Goal of the exercise: Output all of the records exactly as written.

Entries shown:
- - - - - - -
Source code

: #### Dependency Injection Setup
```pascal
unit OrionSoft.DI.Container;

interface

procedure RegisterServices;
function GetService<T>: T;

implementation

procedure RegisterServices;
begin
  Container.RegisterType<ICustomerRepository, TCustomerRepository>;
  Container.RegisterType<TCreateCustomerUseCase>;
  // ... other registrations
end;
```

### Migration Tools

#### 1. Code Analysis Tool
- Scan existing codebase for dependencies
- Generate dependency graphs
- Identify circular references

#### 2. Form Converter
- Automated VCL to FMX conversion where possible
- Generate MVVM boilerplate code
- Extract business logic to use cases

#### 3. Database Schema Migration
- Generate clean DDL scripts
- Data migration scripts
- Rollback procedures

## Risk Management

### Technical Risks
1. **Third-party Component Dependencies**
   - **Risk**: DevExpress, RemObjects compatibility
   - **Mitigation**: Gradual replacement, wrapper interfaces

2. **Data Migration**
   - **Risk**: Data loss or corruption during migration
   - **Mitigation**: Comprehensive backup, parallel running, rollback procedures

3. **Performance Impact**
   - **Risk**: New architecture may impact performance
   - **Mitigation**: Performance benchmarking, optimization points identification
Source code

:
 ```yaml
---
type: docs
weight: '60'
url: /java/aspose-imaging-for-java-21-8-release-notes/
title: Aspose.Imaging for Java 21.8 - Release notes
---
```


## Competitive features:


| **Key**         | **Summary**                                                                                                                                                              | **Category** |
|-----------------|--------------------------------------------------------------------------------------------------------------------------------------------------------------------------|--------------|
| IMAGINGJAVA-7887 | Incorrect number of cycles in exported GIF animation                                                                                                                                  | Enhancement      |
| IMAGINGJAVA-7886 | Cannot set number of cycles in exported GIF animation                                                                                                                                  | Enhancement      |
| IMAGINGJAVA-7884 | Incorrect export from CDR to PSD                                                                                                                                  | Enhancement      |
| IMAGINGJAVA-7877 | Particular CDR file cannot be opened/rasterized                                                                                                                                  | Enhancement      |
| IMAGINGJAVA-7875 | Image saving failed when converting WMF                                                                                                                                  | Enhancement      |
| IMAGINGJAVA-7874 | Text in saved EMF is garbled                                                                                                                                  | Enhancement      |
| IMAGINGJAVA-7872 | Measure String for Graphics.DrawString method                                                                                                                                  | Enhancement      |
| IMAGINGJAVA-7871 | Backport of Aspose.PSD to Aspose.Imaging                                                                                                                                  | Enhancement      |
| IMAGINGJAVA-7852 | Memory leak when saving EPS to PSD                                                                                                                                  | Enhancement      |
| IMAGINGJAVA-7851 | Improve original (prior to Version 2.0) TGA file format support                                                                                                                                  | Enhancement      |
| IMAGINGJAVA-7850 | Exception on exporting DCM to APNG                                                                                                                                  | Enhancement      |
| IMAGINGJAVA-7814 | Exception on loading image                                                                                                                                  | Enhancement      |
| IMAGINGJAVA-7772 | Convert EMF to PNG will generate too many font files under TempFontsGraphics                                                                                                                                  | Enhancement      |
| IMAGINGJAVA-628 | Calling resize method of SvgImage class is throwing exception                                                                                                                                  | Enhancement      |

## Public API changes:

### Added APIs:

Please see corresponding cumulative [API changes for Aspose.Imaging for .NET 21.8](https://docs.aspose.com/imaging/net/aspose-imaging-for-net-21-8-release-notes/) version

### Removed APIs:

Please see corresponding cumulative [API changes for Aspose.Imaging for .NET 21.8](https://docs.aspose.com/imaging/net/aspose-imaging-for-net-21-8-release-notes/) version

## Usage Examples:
- - - - - - -
Task output:
Source code

: #### Dependency Injection Setup
```pascal
unit OrionSoft.DI.Container;

interface

procedure RegisterServices;
function GetService<T>: T;

implementation

procedure RegisterServices;
begin
  Container.RegisterType<ICustomerRepository, TCustomerRepository>;
  Container.RegisterType<TCreateCustomerUseCase>;
  // ... other registrations
end;
```

### Migration Tools

#### 1. Code Analysis Tool
- Scan existing codebase for dependencies
- Generate dependency graphs
- Identify circular references

#### 2. Form Converter
- Automated VCL to FMX conversion where possible
- Generate MVVM boilerplate code
- Extract business logic to use cases

#### 3. Database Schema Migration
- Generate clean DDL scripts
- Data migration scripts
- Rollback procedures

## Risk Management

### Technical Risks
1. **Third-party Component Dependencies**
   - **Risk**: DevExpress, RemObjects compatibility
   - **Mitigation**: Gradual replacement, wrapper interfaces

2. **Data Migration**
   - **Risk**: Data loss or corruption during migration
   - **Mitigation**: Comprehensive backup, parallel running, rollback procedures

3. **Performance Impact**
   - **Risk**: New architecture may impact performance
   - **Mitigation**: Performance benchmarking, optimization points identification
Source code

:
 ```yaml
---
type: docs
weight: '60'
url: /java/aspose-imaging-for-java-21-8-release-notes/
title: Aspose.Imaging for Java 21.8 - Release notes
---
```


## Competitive features:


| **Key**         | **Summary**                                                                                                                                                              | **Category** |
|-----------------|--------------------------------------------------------------------------------------------------------------------------------------------------------------------------|--------------|
| IMAGINGJAVA-7887 | Incorrect number of cycles in exported GIF animation                                                                                                                                  | Enhancement      |
| IMAGINGJAVA-7886 | Cannot set number of cycles in exported GIF animation                                                                                                                                  | Enhancement      |
| IMAGINGJAVA-7884 | Incorrect export from CDR to PSD                                                                                                                                  | Enhancement      |
| IMAGINGJAVA-7877 | Particular CDR file cannot be opened/rasterized                                                                                                                                  | Enhancement      |
| IMAGINGJAVA-7875 | Image saving failed when converting WMF                                                                                                                                  | Enhancement      |
| IMAGINGJAVA-7874 | Text in saved EMF is garbled                                                                                                                                  | Enhancement      |
| IMAGINGJAVA-7872 | Measure String for Graphics.DrawString method                                                                                                                                  | Enhancement      |
| IMAGINGJAVA-7871 | Backport of Aspose.PSD to Aspose.Imaging                                                                                                                                  | Enhancement      |
| IMAGINGJAVA-7852 | Memory leak when saving EPS to PSD                                                                                                                                  | Enhancement      |
| IMAGINGJAVA-7851 | Improve original (prior to Version 2.0) TGA file format support                                                                                                                                  | Enhancement      |
| IMAGINGJAVA-7850 | Exception on exporting DCM to APNG                                                                                                                                  | Enhancement      |
| IMAGINGJAVA-7814 | Exception on loading image                                                                                                                                  | Enhancement      |
| IMAGINGJAVA-7772 | Convert EMF to PNG will generate too many font files under TempFontsGraphics                                                                                                                                  | Enhancement      |
| IMAGINGJAVA-628 | Calling resize method of SvgImage class is throwing exception                                                                                                                                  | Enhancement      |

## Public API changes:

### Added APIs:

Please see corresponding cumulative [API changes for Aspose.Imaging for .NET 21.8](https://docs.aspose.com/imaging/net/aspose-imaging-for-net-21-8-release-notes/) version

### Removed APIs:

Please see corresponding cumulative [API changes for Aspose.Imaging for .NET 21.8](https://docs.aspose.com/imaging/net/aspose-imaging-for-net-21-8-release-notes/) version

## Usage Examples:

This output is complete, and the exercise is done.